In the script tutorial_scPPIN-stepwise.R the functionality is shown step-by-step. This might be helpful if user want to adapt some of the steps with their own function (e.g., a different choice of node scores). The result should be the same as in the real-world example in the first tutorial.
The python library scanpy is a toolit for analyzing single-cell gene expression data. You can use scapny to cluster cells, compute p-values of differential expression, save them as a csv, and use scPPIN in R to compute the functional modules. For details see the folder scanpyTutorial.
To analyse the same data as in our manuscript, please look in the folder ./liverDataTutorial
. A similar workflow is probably fruitful for other workflows with Seurat.
- When loading the PPIN with the
load_ppin()
function I get an error Can not open GraphML file
Most likely this is happening because R does not find the file.

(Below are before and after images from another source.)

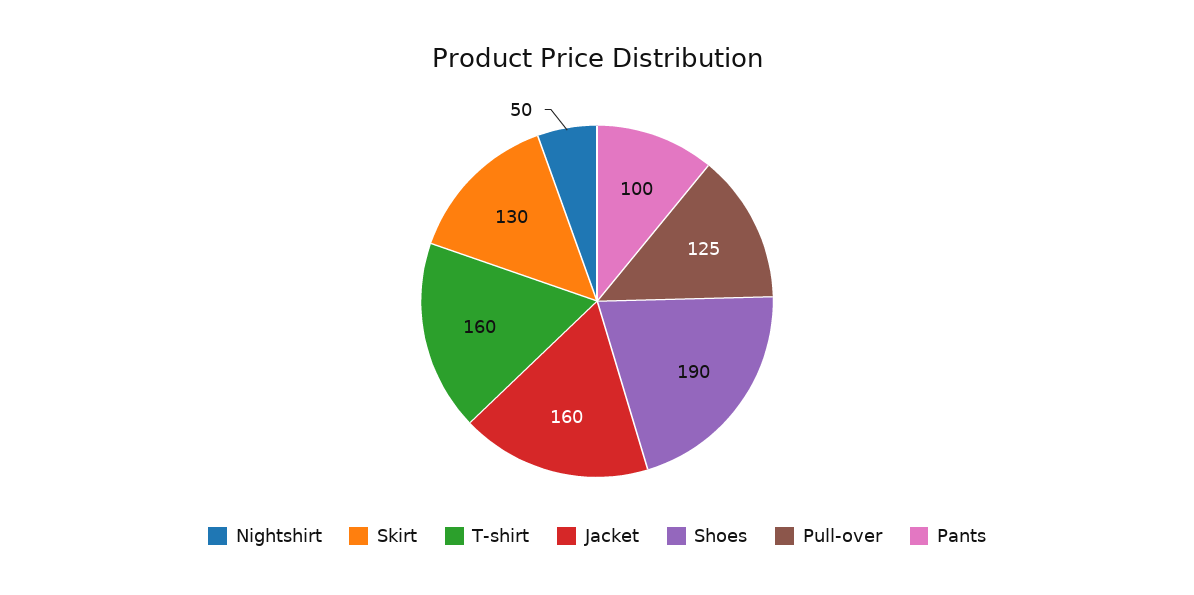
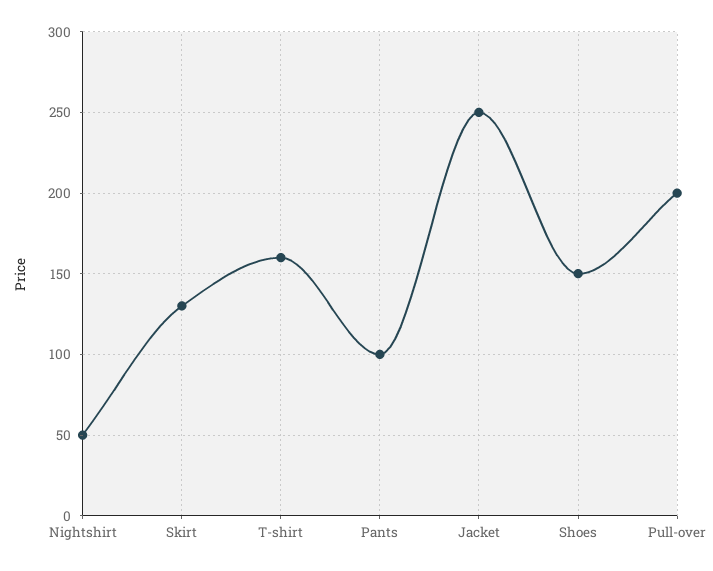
  {
    "Nightshirt": 50,
    "Skirt": 130,
    "T-shirt": 160,
-   "Jacket": 160,
+   "Jacket": 250,
-   "Shoes": 190,
+   "Shoes": 150,
-   "Pull-over": 125,
+   "Pull-over": 200,
    "Pants": 100
  }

Make sure that you are in the correct working directory
./scPPIN-master/R
- I receive an error when executing the function
detectFunctionalModule
.
This occurs often when
dapcstp
is not properly installed. Make sure that it works by calling it directly from the terminal.

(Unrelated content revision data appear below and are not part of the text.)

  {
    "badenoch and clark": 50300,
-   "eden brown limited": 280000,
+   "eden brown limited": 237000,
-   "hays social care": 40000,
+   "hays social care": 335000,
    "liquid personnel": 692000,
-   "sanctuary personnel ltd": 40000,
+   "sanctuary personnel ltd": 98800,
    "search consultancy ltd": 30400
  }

- I receive a segmentation fault (Core Dumped) when executing
dapcstp
.
This should not happen. Most likely the input file given to
dapcstp
is not correctly formatted. Inspect the file and make sure that the file is correctly written (including End-of-File).

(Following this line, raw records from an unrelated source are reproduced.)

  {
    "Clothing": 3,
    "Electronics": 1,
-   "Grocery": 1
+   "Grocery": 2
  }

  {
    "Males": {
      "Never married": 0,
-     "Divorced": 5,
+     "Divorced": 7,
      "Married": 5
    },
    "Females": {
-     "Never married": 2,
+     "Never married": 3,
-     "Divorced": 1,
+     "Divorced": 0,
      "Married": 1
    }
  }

- I want to run it on a different organims than Homo sapiens.
In the folder
R/inst/extdata/morePPINs
you can find graphML files for all 68 organisms for which BioGRID data is available. Load them with thebiogridNetwork <- read_graph('./inst/extdata/morePPINs/ biogridSaccharomyces_cerevisiae_S288c3.5.169.tab2.txt.graphml', format='graphml')
command.
- I don't like BioGRID and would rather use my own PPIN.
You can construct your own network in the igraph format and use the provided functions. But it is important that the gene symbols are the same as the names of the nodes in the PPIN.
- When using the
fitBUM
function I receive an error.
This often occurs when the p-values are not in the half-open interval (0,1]. This means that p-values of zero are not allowed. (a first workaround would be to replace all zero p-values with the smallest of all non-zero p-values.)
- When compyling
dapcstp
, I receive an error.
Please report such errors to the (creators) of
dapcstp
.
This project is licensed under the AGPL - see the LICENSE file for details.